[A Romance of Two Worlds by Marie Corelli]@TWC D-Link bookA Romance of Two Worlds CHAPTER VII 11/44
He must have known heroes and talked with gods to be able to hew out of the rocks such perfection of shape and attitude as his 'David.' Alas! my strength of brain and hand is mere child's play compared to what HAS been done in sculpture, and what WILL yet be done; still, I love the work for its own sake, and I am always trying to render a resemblance of--" Here she broke off abruptly, and a deep blush suffused her cheeks. Then, looking up suddenly, she took my hand impulsively, and pressed it. "Be my friend," she said, with a caressing inflection in her rich voice, "I have no friends of my own sex, and I wish to love you.

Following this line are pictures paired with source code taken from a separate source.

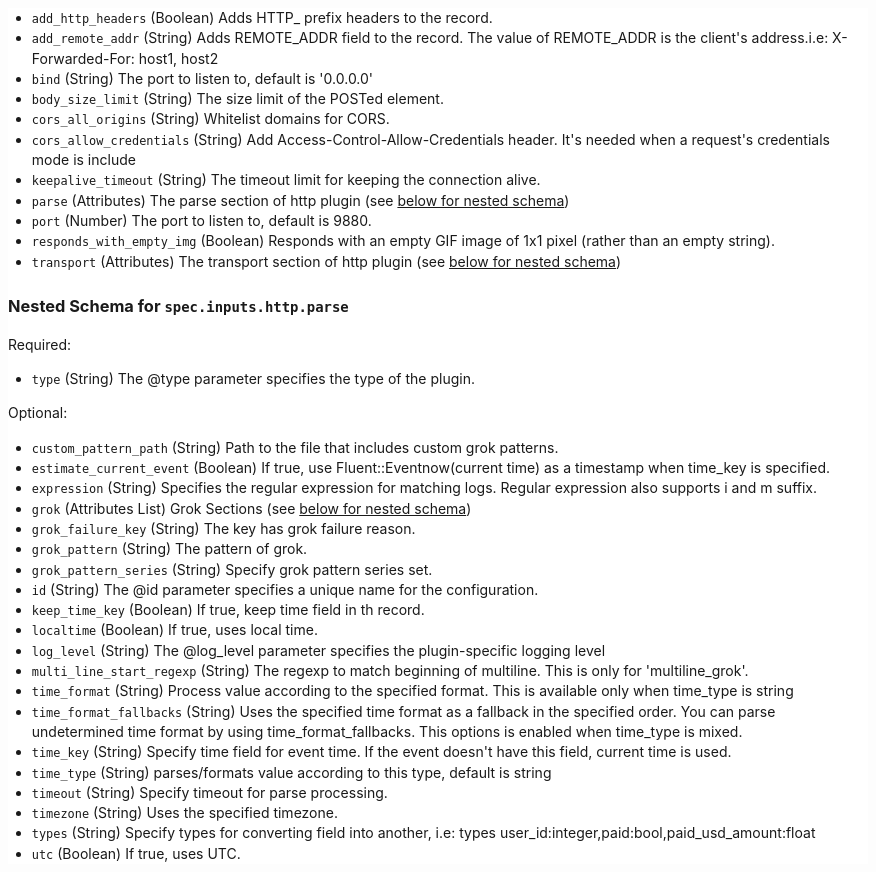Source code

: - `add_http_headers` (Boolean) Adds HTTP_ prefix headers to the record.
- `add_remote_addr` (String) Adds REMOTE_ADDR field to the record. The value of REMOTE_ADDR is the client's address.i.e: X-Forwarded-For: host1, host2
- `bind` (String) The port to listen to, default is '0.0.0.0'
- `body_size_limit` (String) The size limit of the POSTed element.
- `cors_all_origins` (String) Whitelist domains for CORS.
- `cors_allow_credentials` (String) Add Access-Control-Allow-Credentials header. It's needed when a request's credentials mode is include
- `keepalive_timeout` (String) The timeout limit for keeping the connection alive.
- `parse` (Attributes) The parse section of http plugin (see [below for nested schema](#nestedatt--spec--inputs--http--parse))
- `port` (Number) The port to listen to, default is 9880.
- `responds_with_empty_img` (Boolean) Responds with an empty GIF image of 1x1 pixel (rather than an empty string).
- `transport` (Attributes) The transport section of http plugin (see [below for nested schema](#nestedatt--spec--inputs--http--transport))

<a id="nestedatt--spec--inputs--http--parse"></a>
### Nested Schema for `spec.inputs.http.parse`

Required:

- `type` (String) The @type parameter specifies the type of the plugin.

Optional:

- `custom_pattern_path` (String) Path to the file that includes custom grok patterns.
- `estimate_current_event` (Boolean) If true, use Fluent::Eventnow(current time) as a timestamp when time_key is specified.
- `expression` (String) Specifies the regular expression for matching logs. Regular expression also supports i and m suffix.
- `grok` (Attributes List) Grok Sections (see [below for nested schema](#nestedatt--spec--inputs--http--parse--grok))
- `grok_failure_key` (String) The key has grok failure reason.
- `grok_pattern` (String) The pattern of grok.
- `grok_pattern_series` (String) Specify grok pattern series set.
- `id` (String) The @id parameter specifies a unique name for the configuration.
- `keep_time_key` (Boolean) If true, keep time field in th record.
- `localtime` (Boolean) If true, uses local time.
- `log_level` (String) The @log_level parameter specifies the plugin-specific logging level
- `multi_line_start_regexp` (String) The regexp to match beginning of multiline. This is only for 'multiline_grok'.
- `time_format` (String) Process value according to the specified format. This is available only when time_type is string
- `time_format_fallbacks` (String) Uses the specified time format as a fallback in the specified order. You can parse undetermined time format by using time_format_fallbacks. This options is enabled when time_type is mixed.
- `time_key` (String) Specify time field for event time. If the event doesn't have this field, current time is used.
- `time_type` (String) parses/formats value according to this type, default is string
- `timeout` (String) Specify timeout for parse processing.
- `timezone` (String) Uses the specified timezone.
- `types` (String) Specify types for converting field into another, i.e: types user_id:integer,paid:bool,paid_usd_amount:float
- `utc` (Boolean) If true, uses UTC.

My brother has always had so much distrust of the companionship of women for me.
You know his theories; and he has always asserted that the sphere of thought in which I have lived all my life is so widely apart from those in which other women exist--that nothing but unhappiness for me could come out of associating us together.
When he told me yesterday that you were coming to see me to-day, I knew he must have discovered something in your nature that was not antipathetic to mine; otherwise he would not have brought you to me.
Do you think you can like me ?--perhaps LOVE me after a little while ?" It would have been a cold heart indeed that would not have responded to such a speech as this, uttered with the pleading prettiness of a loving child.